Zeldin’s fundraising picked up, and Republicans began to think there was a good reason to vote. The problem of rising crime clearly dogged Hochul. In her only debate with Zeldin, on October 25,  Zeldin quipped, “Halfway through the debate, she still hasn’t talked about locking up anyone committing any crimes.” Hochul replied, awkwardly, “I don’t know why that’s so important to you. All I know is that we can do more.”

In the week before the election, a third Trafalgar poll showed Hochul and Zeldin effectively tied: Zeldin at 48.4 percent and Hochul at 47.6 percent, with a margin of error of 2.9 percent. “Our own polls show that that’s wildly wrong,” Hochul told MSNBC, but behind the scenes she convinced national Democrats to spend millions on a huge get-out-the-vote effort. Hochul won 53 percent to 47 percent, the closest race for governor of New York in nearly 30 years. But traditional pollsters have nonetheless trashed Trafalgar for “errant polling.”
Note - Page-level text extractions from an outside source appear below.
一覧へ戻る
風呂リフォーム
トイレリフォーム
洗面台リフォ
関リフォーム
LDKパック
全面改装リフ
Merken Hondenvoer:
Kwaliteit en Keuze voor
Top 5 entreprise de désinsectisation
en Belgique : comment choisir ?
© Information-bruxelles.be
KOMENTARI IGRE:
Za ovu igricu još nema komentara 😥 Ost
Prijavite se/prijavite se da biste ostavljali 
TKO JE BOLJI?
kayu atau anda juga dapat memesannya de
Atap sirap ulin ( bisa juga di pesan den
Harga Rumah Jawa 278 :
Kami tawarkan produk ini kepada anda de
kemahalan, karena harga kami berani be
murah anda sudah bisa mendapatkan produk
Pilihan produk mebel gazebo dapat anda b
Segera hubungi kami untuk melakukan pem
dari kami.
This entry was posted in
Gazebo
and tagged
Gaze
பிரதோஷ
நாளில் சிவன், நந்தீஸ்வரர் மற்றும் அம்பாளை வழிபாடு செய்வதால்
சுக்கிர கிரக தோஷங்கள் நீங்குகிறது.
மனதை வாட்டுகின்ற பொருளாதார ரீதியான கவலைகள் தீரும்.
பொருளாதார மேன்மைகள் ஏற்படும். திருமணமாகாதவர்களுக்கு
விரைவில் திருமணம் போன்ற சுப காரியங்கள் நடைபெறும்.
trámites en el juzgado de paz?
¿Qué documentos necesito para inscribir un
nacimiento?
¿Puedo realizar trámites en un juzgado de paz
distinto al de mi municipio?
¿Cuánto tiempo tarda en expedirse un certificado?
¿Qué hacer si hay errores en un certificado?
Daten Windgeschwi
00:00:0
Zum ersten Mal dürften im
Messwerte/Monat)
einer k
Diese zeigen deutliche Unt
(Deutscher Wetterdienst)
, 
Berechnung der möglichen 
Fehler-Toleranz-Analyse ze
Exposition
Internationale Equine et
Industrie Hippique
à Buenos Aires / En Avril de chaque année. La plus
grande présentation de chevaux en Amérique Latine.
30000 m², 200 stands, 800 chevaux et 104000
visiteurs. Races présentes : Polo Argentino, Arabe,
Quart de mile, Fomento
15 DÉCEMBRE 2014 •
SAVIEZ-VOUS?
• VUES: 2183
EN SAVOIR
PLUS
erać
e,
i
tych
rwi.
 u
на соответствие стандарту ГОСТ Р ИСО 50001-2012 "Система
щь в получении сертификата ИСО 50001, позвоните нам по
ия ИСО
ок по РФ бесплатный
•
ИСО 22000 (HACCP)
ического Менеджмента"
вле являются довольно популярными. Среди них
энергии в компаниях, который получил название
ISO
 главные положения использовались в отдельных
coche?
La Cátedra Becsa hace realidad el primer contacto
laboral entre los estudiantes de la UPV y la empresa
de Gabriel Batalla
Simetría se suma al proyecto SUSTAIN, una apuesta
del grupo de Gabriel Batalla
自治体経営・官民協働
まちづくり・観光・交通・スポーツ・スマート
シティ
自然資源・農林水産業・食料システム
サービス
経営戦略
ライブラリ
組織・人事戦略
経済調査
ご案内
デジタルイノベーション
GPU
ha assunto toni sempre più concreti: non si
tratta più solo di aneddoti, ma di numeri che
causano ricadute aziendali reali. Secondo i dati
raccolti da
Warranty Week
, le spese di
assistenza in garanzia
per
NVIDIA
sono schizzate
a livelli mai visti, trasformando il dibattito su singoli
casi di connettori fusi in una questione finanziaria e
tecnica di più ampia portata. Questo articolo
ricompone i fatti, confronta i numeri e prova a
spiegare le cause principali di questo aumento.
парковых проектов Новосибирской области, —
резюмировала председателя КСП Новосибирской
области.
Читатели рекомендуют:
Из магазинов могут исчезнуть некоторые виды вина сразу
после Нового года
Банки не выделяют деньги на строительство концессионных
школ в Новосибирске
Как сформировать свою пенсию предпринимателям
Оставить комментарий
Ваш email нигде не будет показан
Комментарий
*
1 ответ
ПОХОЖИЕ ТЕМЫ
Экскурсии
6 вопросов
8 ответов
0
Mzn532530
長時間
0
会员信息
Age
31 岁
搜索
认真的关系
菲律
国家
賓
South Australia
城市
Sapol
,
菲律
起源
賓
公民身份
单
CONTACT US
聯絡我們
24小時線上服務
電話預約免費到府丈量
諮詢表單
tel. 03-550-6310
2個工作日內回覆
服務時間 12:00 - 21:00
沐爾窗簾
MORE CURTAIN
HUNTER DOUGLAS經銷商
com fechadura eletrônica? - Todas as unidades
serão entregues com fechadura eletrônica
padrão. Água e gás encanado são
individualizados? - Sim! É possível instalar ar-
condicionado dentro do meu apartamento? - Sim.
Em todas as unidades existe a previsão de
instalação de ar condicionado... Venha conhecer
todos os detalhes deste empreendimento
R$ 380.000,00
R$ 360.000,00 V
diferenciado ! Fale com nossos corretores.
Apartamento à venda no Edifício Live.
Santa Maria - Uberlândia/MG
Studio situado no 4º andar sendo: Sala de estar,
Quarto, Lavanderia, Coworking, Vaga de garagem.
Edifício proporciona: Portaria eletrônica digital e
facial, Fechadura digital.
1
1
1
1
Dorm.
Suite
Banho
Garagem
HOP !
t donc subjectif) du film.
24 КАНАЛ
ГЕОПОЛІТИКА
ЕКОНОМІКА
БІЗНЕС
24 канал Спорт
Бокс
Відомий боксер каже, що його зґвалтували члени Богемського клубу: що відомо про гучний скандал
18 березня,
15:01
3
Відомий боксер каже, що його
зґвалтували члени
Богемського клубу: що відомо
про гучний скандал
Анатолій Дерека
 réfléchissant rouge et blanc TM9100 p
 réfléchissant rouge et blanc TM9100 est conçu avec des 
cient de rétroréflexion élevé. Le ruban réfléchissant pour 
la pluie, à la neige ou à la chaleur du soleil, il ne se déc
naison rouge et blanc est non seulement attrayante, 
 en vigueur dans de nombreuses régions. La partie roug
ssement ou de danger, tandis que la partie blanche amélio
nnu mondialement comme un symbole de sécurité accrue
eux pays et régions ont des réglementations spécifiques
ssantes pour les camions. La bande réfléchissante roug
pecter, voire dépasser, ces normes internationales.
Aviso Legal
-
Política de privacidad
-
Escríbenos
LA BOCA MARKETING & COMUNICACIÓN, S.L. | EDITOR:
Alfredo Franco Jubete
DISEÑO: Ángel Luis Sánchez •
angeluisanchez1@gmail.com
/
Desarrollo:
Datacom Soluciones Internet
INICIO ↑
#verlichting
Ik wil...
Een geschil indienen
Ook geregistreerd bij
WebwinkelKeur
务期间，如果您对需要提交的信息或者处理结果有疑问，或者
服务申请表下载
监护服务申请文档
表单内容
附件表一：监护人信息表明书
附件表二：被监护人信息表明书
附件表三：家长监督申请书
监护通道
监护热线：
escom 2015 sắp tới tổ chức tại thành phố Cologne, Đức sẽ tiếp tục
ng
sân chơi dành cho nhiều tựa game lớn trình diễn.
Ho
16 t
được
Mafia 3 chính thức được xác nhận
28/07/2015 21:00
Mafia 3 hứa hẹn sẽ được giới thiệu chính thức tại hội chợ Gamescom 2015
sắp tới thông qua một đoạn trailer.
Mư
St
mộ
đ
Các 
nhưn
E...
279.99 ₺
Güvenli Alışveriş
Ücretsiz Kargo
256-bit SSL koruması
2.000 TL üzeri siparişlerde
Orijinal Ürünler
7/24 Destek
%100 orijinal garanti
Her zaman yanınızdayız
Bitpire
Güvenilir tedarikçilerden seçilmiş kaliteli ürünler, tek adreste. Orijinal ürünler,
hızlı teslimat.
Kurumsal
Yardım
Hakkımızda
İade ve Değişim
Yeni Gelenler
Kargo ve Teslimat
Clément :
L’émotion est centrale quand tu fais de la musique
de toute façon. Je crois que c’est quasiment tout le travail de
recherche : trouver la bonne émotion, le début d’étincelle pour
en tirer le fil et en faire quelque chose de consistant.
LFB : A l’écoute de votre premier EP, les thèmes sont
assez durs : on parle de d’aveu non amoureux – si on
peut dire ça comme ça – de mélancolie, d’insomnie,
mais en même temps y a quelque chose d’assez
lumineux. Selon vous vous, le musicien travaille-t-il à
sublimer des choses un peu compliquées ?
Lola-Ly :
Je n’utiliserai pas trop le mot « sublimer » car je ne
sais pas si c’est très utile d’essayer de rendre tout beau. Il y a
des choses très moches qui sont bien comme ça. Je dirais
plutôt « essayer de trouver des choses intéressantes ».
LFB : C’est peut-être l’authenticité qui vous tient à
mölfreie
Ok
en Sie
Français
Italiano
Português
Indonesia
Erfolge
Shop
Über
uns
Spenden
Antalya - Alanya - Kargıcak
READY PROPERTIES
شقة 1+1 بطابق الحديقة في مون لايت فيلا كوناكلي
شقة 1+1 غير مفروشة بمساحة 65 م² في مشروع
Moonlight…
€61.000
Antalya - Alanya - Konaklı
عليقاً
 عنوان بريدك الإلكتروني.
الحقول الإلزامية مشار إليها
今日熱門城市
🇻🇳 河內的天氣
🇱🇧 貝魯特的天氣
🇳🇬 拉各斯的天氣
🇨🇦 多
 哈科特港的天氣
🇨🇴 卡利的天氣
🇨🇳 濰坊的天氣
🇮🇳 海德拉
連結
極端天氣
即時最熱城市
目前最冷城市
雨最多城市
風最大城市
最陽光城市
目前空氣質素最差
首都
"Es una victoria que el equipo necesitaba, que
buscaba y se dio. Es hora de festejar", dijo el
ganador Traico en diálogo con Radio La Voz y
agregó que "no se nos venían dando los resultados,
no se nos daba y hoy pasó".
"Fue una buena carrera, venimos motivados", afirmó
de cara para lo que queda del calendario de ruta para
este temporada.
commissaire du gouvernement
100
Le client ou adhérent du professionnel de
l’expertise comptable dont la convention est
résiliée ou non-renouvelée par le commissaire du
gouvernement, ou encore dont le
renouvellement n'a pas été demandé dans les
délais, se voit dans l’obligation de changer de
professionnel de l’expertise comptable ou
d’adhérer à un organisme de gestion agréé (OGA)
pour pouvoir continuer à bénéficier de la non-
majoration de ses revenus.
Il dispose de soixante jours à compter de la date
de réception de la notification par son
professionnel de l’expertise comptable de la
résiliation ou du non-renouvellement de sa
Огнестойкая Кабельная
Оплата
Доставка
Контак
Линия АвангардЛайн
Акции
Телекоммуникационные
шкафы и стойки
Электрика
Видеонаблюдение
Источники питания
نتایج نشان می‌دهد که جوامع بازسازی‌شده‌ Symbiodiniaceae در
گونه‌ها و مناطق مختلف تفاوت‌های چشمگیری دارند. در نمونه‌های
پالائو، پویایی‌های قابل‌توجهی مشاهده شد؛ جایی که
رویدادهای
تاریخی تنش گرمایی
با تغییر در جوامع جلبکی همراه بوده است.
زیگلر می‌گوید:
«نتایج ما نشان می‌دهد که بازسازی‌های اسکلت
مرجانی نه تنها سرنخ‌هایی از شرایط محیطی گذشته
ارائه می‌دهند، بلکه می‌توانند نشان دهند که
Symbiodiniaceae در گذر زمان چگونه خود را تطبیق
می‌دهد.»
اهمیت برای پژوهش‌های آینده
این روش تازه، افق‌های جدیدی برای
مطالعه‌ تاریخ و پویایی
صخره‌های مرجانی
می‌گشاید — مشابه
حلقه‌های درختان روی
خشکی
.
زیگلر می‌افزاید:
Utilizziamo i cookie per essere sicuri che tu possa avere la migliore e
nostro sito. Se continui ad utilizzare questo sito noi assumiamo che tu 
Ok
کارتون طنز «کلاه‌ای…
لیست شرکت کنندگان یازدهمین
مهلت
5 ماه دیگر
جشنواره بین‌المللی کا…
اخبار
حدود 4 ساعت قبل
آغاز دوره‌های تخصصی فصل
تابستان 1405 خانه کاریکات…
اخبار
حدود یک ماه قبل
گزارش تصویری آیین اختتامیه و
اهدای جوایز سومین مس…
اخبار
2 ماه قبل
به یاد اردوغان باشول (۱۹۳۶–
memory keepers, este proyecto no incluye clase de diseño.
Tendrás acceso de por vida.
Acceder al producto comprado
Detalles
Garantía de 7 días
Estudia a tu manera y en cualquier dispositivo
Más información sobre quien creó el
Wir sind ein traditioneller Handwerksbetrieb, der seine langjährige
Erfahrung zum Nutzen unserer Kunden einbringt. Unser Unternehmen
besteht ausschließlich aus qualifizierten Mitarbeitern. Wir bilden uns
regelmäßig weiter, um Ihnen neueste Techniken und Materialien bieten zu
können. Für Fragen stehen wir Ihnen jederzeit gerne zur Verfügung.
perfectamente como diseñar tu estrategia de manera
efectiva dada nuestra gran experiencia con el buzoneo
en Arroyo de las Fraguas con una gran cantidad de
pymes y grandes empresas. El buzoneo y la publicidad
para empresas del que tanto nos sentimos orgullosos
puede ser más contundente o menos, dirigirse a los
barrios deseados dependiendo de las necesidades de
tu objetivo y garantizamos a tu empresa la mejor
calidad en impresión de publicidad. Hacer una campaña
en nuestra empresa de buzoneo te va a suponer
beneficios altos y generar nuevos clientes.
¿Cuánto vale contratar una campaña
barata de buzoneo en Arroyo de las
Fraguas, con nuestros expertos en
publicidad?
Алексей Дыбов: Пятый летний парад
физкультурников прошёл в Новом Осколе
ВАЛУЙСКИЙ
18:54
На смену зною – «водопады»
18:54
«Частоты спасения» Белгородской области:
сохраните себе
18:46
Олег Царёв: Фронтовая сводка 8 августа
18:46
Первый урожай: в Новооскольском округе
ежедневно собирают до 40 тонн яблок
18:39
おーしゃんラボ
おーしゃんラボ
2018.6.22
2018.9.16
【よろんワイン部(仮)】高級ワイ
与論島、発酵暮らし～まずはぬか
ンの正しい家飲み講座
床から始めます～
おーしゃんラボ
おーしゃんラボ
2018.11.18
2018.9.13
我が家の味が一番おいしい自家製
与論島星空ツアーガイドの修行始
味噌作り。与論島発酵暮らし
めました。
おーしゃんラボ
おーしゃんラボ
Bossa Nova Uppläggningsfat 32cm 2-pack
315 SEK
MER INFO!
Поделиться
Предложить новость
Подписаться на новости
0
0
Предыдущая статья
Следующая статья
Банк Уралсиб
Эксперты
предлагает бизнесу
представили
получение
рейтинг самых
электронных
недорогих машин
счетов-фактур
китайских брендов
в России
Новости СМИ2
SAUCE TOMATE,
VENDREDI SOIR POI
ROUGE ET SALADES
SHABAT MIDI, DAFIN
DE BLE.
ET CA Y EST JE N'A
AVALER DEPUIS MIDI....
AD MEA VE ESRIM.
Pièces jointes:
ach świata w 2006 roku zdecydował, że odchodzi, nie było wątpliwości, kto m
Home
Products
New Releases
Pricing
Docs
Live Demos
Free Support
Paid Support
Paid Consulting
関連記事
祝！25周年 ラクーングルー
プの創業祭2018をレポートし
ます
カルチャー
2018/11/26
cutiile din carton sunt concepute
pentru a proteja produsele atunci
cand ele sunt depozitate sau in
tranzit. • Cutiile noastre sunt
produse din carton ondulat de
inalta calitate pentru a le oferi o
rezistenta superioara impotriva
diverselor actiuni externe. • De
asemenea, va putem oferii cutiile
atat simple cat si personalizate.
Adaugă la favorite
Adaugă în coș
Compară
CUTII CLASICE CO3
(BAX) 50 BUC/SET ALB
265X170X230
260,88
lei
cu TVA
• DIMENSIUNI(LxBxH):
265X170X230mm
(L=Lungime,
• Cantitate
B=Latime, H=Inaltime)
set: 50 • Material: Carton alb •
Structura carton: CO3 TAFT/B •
Robert Cahaly of Trafalgar attributes the error in his numbers to higher Democratic turnout and the likelihood that late undecideds broke for Hochul. “Major pollsters including the New York Times didn’t poll in the last couple of weeks in New York, so if you don’t stick your neck out, it’s easy to say you weren’t wrong,” he told me. Emerson College, the only significant pollster that also issued a survey, had Hochul winning by eight points, rather than her final margin of six.

Nationwide in the generic ballot, Trafalgar was tied for first in predicting that the GOP would win the House vote by over 3 percent. At the state level, Trafalgar clearly missed some key Senate races, such as those in Pennsylvania and New Hampshire. But its prediction was quite close elsewhere, as in Ohio and North Carolina.

When asked about the fact that his polls drew attention to the evident public discontent in a deep-blue New York, a discontent that ended up swinging the House to the GOP, Cahaly said, “A political outcome isn’t ever my goal, but uncovering voter sentiment that others miss is. On that level, I’m very satisfied.”

Cahaly believes that the public’s populist pique in New York that toppled Speaker Pelosi from power isn’t going away. He will tweak his turnout models and be ready to compare his results next time with other pollsters.

He continues to argue that the polling industry needs to rebuild confidence in itself: “Lots of pollsters got things wrong in 2022, and we’ll see who comes closest to fixing it in 2024.”